__WORK REQUEST__.
Return each line in the rows below that contains the string "intersect".

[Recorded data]
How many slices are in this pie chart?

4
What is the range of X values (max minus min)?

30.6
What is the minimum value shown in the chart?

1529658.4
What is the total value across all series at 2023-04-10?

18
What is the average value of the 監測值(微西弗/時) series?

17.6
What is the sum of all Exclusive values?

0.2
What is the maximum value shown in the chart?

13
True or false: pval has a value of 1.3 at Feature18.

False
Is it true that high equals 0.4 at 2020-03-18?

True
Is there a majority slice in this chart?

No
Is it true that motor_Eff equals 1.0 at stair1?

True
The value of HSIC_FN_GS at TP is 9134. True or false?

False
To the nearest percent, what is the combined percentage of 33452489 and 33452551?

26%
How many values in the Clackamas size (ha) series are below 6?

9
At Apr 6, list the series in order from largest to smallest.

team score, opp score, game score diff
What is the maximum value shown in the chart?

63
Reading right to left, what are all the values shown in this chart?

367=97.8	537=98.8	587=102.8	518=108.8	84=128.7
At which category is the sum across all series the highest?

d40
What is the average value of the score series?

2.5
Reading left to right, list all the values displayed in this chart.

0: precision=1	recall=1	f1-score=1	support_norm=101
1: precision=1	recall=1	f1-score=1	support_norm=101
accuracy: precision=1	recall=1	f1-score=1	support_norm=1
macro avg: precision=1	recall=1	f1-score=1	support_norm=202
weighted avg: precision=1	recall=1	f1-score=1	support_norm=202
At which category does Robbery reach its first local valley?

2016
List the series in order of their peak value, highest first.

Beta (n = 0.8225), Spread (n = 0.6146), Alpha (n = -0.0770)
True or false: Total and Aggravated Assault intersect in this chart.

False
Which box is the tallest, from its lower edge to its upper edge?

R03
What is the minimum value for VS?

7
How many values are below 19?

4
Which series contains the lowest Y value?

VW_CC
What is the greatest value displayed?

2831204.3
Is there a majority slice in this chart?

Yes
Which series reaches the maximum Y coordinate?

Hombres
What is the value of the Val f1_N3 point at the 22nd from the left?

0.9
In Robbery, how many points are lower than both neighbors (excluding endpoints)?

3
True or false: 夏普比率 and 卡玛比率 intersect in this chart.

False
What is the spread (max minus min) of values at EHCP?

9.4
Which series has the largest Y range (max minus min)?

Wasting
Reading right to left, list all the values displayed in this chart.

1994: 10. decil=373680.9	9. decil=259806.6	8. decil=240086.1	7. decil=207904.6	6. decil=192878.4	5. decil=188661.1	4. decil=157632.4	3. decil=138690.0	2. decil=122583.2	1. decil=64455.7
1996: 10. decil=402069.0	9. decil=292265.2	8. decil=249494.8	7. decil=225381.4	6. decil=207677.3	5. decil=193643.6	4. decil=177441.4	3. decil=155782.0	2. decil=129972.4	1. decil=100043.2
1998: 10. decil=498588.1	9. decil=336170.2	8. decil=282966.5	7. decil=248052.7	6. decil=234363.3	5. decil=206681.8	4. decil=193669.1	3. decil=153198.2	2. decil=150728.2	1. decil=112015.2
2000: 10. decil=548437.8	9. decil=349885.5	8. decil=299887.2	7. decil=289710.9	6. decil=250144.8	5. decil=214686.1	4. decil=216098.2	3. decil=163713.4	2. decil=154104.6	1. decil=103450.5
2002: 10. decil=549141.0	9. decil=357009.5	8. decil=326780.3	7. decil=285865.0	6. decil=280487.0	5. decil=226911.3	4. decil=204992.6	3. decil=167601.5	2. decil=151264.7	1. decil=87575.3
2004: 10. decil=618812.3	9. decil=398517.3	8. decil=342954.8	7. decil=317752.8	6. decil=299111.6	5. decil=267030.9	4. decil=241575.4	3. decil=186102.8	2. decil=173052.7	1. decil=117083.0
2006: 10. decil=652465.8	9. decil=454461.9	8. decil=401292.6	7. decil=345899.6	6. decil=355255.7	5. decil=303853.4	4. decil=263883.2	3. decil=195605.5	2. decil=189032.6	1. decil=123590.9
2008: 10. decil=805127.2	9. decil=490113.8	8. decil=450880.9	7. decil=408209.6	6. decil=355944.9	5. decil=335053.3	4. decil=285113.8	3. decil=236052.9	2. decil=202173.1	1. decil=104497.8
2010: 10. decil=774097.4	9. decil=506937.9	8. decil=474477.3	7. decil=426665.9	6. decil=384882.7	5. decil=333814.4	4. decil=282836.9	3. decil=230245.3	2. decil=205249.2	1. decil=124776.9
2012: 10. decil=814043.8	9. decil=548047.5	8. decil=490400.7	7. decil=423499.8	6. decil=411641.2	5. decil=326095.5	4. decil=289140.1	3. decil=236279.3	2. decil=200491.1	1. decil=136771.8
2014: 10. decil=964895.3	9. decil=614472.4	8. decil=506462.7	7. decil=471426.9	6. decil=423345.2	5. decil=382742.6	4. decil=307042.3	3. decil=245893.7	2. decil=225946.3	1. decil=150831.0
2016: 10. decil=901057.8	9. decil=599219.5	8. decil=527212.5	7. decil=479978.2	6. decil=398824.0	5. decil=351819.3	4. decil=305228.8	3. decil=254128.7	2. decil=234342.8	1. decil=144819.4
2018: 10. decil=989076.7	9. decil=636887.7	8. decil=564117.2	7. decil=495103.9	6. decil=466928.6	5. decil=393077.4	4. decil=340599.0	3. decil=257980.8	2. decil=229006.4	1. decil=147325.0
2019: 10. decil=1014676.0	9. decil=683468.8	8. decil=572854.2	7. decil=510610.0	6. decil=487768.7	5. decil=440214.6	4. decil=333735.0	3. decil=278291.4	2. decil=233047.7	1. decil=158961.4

__TASK SOLUTION__.
True or false: Total and Aggravated Assault intersect in this chart.
True or false: 夏普比率 and 卡玛比率 intersect in this chart.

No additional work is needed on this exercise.